■ **BRIEF**
Go through the lines below. Copy those with "casing".

■ **RECORDS FOR THIS TASK**
☆ ☆ ☆ ☆ ☆ ☆ ☆

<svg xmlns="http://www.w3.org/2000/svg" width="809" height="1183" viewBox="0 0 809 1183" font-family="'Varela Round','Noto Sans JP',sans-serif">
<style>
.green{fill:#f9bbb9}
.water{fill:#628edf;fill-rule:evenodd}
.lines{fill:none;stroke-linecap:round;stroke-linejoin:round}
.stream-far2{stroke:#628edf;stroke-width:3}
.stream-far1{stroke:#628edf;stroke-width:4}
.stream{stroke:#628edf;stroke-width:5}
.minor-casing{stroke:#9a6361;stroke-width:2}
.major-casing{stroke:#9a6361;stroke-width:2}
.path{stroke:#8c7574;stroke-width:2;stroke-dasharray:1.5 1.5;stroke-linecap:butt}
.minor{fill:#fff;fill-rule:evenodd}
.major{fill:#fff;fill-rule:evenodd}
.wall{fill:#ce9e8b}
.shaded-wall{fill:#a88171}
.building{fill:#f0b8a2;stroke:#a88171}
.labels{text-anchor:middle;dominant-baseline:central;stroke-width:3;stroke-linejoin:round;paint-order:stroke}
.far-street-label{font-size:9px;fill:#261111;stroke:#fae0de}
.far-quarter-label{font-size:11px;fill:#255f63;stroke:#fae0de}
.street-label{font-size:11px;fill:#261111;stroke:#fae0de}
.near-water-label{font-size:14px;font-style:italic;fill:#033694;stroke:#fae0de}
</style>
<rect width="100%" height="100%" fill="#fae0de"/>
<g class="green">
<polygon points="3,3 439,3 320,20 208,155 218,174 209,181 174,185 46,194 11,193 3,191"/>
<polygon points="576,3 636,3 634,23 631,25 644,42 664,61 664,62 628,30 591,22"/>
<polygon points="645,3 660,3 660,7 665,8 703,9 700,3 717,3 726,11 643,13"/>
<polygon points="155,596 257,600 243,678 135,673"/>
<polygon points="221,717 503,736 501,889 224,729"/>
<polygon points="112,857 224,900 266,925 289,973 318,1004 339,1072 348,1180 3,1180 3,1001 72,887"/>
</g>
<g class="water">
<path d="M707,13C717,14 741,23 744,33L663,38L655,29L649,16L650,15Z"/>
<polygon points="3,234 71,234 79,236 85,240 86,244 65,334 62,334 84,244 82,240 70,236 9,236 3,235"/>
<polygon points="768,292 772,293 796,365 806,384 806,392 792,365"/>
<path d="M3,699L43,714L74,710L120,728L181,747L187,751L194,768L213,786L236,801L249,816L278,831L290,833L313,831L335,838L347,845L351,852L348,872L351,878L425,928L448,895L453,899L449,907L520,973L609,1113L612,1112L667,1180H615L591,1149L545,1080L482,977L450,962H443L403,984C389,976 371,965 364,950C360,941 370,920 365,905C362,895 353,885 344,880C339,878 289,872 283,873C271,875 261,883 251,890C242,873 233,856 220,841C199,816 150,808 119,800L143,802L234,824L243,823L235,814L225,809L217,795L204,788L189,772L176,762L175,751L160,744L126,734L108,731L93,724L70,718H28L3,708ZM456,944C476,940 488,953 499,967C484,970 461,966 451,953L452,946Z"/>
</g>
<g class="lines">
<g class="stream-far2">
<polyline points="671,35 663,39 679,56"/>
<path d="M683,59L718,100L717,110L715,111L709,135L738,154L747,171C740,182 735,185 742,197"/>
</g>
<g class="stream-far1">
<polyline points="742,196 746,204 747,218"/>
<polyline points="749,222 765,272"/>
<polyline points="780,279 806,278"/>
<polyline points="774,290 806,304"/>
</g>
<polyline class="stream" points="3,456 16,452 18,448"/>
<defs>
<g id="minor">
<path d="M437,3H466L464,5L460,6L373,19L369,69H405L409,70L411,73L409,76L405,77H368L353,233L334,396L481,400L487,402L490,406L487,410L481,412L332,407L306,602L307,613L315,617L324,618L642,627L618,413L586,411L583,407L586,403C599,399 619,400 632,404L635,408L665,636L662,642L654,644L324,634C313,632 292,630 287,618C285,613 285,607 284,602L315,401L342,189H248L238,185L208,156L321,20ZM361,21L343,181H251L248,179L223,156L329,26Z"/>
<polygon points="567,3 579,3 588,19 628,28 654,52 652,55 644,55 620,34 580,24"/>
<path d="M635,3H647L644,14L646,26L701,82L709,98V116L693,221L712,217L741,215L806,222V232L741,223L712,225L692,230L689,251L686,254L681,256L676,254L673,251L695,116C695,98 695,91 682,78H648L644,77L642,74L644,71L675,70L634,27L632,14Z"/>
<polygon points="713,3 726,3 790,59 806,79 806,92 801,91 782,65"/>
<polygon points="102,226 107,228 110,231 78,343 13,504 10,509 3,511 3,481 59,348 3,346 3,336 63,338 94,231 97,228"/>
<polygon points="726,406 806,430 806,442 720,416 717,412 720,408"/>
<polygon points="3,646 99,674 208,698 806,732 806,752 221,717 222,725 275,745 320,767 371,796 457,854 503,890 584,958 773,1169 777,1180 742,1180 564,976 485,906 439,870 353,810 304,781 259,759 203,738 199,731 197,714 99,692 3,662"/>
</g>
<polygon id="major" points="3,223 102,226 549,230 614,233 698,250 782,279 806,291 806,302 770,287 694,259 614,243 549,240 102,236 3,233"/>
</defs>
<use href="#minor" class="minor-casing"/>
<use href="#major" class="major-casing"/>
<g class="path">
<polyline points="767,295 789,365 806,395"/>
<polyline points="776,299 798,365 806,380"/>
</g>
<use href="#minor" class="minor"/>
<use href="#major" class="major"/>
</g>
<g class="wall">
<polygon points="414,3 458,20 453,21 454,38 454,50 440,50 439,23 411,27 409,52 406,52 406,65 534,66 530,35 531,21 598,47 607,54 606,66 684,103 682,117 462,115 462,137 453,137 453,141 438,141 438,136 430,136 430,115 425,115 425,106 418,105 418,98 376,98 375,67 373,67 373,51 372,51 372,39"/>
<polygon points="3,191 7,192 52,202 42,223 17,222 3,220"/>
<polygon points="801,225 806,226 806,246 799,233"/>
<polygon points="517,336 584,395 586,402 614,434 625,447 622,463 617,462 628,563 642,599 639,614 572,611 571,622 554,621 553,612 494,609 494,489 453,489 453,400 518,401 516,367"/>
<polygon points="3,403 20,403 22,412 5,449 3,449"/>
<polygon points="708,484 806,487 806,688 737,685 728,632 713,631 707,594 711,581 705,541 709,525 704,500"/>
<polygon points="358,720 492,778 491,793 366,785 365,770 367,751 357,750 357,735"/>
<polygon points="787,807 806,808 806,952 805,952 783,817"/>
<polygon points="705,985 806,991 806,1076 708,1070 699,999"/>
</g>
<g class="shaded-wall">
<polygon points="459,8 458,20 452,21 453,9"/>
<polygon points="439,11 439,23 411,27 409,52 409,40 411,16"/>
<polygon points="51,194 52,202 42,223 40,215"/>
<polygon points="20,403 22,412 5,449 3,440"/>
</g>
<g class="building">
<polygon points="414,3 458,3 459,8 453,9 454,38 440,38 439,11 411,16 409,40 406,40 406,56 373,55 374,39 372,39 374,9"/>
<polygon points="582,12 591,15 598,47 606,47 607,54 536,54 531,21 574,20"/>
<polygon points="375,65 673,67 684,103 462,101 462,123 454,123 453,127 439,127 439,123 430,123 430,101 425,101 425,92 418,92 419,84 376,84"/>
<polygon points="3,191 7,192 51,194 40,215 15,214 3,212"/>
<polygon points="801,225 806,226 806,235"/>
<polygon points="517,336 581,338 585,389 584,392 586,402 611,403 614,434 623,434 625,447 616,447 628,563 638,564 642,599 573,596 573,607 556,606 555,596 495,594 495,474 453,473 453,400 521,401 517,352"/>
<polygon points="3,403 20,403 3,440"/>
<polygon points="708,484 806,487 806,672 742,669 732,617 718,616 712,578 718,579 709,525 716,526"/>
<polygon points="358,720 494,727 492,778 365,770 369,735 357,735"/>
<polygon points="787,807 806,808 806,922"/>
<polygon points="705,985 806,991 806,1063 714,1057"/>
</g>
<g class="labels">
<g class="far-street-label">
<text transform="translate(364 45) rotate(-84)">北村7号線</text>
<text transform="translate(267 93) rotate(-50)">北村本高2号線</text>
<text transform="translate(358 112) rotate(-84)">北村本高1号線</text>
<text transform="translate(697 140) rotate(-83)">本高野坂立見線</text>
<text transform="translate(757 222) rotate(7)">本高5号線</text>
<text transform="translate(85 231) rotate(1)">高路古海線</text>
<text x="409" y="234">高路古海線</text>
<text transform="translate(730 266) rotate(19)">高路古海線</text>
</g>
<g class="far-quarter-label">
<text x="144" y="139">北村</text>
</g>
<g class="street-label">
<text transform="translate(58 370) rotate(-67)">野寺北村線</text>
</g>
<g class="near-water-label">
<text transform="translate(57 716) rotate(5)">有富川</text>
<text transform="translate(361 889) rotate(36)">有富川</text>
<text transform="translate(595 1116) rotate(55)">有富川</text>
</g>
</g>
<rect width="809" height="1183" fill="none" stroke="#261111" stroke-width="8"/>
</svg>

☆ ☆ ☆ ☆ ☆ ☆ ☆

■ **OUTPUT FOR THIS EXERCISE**
.minor-casing{stroke:#9a6361;stroke-width:2}
.major-casing{stroke:#9a6361;stroke-width:2}
<use href="#minor" class="minor-casing"/>
<use href="#major" class="major-casing"/>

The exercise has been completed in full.